In 1923, after the death of Albert Granger Harkness, the separate departments of Greek literature and history and Latin literature and history were joined together as Greek and Latin classics under Professor Allinson with Latin instruction by Associate Professor John F. Greene. In 1927 Kendall K. Smith, who had taught Greek at Brown since 1915, became head of Classics, a position which was assumed by Benjamin C. Clough after Smith’s death in 1929. In 1928 the department moved from lower Manning to the third floor of University Hall. At about there arrived three faculty members, who were to man the department for the next three decades. Charles Arthur Lynch and Charles Alexander Robinson, Jr. both arrived as instructors in 1927, and Herbert N. Couch came as assistant professor in 1930. The Latin or Greek requirement for the Bachelor of Arts degree was removed by vote of the Corporation in 1934. The Providence Journal observed, “This movement in our American colleges does not mean that Greek and Latin culture is ungratefully thrown overboard, but rather that it has been so largely absorbed into modern civilization that it may be taught in introductory courses without the use of the original languages.... The lovers of literature and the professors of literature will still read Greek and Latin.... So the classic tongues, if no longer required of all in our colleges, will not be given up. Being taken for love and not on compulsion, they will be taught and learned better than ever. Lovers of them need have no regrets over the action taken at Brown. Greek and Latin are henceforth in the hands only of their friends.” The name of the department was changed in 1945 from Department of Greek and Latin Classics to Department of Classics.

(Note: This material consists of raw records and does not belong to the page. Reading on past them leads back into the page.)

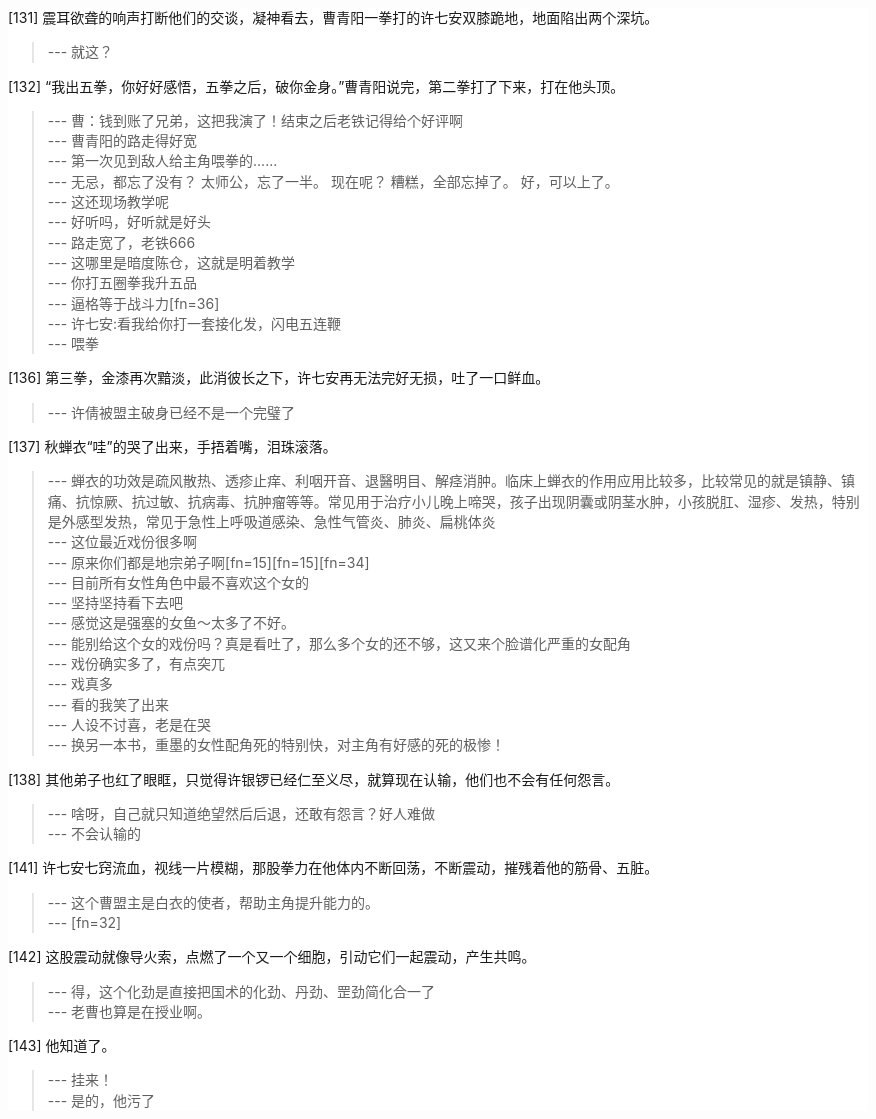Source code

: [131] 震耳欲聋的响声打断他们的交谈，凝神看去，曹青阳一拳打的许七安双膝跪地，地面陷出两个深坑。
>--- 就这？<br>

[132] “我出五拳，你好好感悟，五拳之后，破你金身。”曹青阳说完，第二拳打了下来，打在他头顶。
>--- 曹：钱到账了兄弟，这把我演了！结束之后老铁记得给个好评啊<br>
>--- 曹青阳的路走得好宽<br>
>--- 第一次见到敌人给主角喂拳的......<br>
>--- 无忌，都忘了没有？
太师公，忘了一半。
现在呢？
糟糕，全部忘掉了。
好，可以上了。<br>
>--- 这还现场教学呢<br>
>--- 好听吗，好听就是好头<br>
>--- 路走宽了，老铁666<br>
>--- 这哪里是暗度陈仓，这就是明着教学<br>
>--- 你打五圈拳我升五品<br>
>--- 逼格等于战斗力[fn=36]<br>
>--- 许七安:看我给你打一套接化发，闪电五连鞭<br>
>--- 喂拳<br>

[136] 第三拳，金漆再次黯淡，此消彼长之下，许七安再无法完好无损，吐了一口鲜血。
>--- 许倩被盟主破身已经不是一个完璧了<br>

[137] 秋蝉衣“哇”的哭了出来，手捂着嘴，泪珠滚落。
>--- 蝉衣的功效是疏风散热、透疹止痒、利咽开音、退醫明目、解痉消肿。临床上蝉衣的作用应用比较多，比较常见的就是镇静、镇痛、抗惊厥、抗过敏、抗病毒、抗肿瘤等等。常见用于治疗小儿晚上啼哭，孩子出现阴囊或阴茎水肿，小孩脱肛、湿疹、发热，特别是外感型发热，常见于急性上呼吸道感染、急性气管炎、肺炎、扁桃体炎<br>
>--- 这位最近戏份很多啊<br>
>--- 原来你们都是地宗弟子啊[fn=15][fn=15][fn=34]<br>
>--- 目前所有女性角色中最不喜欢这个女的<br>
>--- 坚持坚持看下去吧<br>
>--- 感觉这是强塞的女鱼～太多了不好。<br>
>--- 能别给这个女的戏份吗？真是看吐了，那么多个女的还不够，这又来个脸谱化严重的女配角<br>
>--- 戏份确实多了，有点突兀<br>
>--- 戏真多<br>
>--- 看的我笑了出来<br>
>--- 人设不讨喜，老是在哭<br>
>--- 换另一本书，重墨的女性配角死的特别快，对主角有好感的死的极惨！<br>

[138] 其他弟子也红了眼眶，只觉得许银锣已经仁至义尽，就算现在认输，他们也不会有任何怨言。
>--- 啥呀，自己就只知道绝望然后后退，还敢有怨言？好人难做<br>
>--- 不会认输的<br>

[141] 许七安七窍流血，视线一片模糊，那股拳力在他体内不断回荡，不断震动，摧残着他的筋骨、五脏。
>--- 这个曹盟主是白衣的使者，帮助主角提升能力的。<br>
>--- [fn=32]<br>

[142] 这股震动就像导火索，点燃了一个又一个细胞，引动它们一起震动，产生共鸣。
>--- 得，这个化劲是直接把国术的化劲、丹劲、罡劲简化合一了<br>
>--- 老曹也算是在授业啊。<br>

[143] 他知道了。
>--- 挂来！<br>
>--- 是的，他污了<br>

In 1948 the department presented the first of its very popular Latin Christmas Carol Services. Professor Herbert N. Couch, head of the department, announced the program with an explanation that the members of the department “regard the service as one of good cheer in a scholarly mood, imbued with the traditions and loyalties of centuries long past, recalled for a brief hour in an academic atmosphere not unworthy of its place in that gracious succession of learning.” The audience joined in the singing of the well-known Latin carol, “Adestes Fideles” (“O Come, All Ye Faithful”), as well as others, such as “Ornate Aulas” (“Deck the Halls”), “Rex iam Wenceslas” (“Good King Wenceslas”), and heard a rendition of “Duodecim Dies Natalis” (“The Twelve Days of Christmas”), translated into Latin by Eunice Burr Couch and performed by “Grex Chattertockarum,” the Chattertocks. Professor John Rowe Workman took over the direction of the very popular carol service and for many years discoursed in perfect Latin on such diverse subjects as the curriculum and hockey (of which he was very fond as faculty advisor to the team). The service continues under the direction of Professor William F. Wyatt.
Charles Alexander Robinson headed Brown’s first excavation program in Corinth in the summer of 1959. Later expeditions led by Professor R. Ross Holloway excavated a site in Athens in 1965 and commenced the excavation of Satrianum in Lucania in 1966. Brown-sponsored excavations continue in Italy (Ustica) and Greece (Corfu).
The standard concentration patterns in Classics are classics, classical archaeology, Greek, Latin, Greek and Latin, and classics and Sanskrit. Instruction is also offered in Sanskrit and Modern Greek. Some students study at the Center for Classical Studies in Rome or in Greece through the College Year in Athens program. Among the chairmen of the department have been Kendall K. Smith, Benjamin C. Clough, Herbert N. Couch, John R. Workman, Bruce E. Donovan, Charles P. Segal, Alan Boegehold, Michael C. J. Putnam, William F. Wyatt, Kurt Raaflaub, and David Konstan.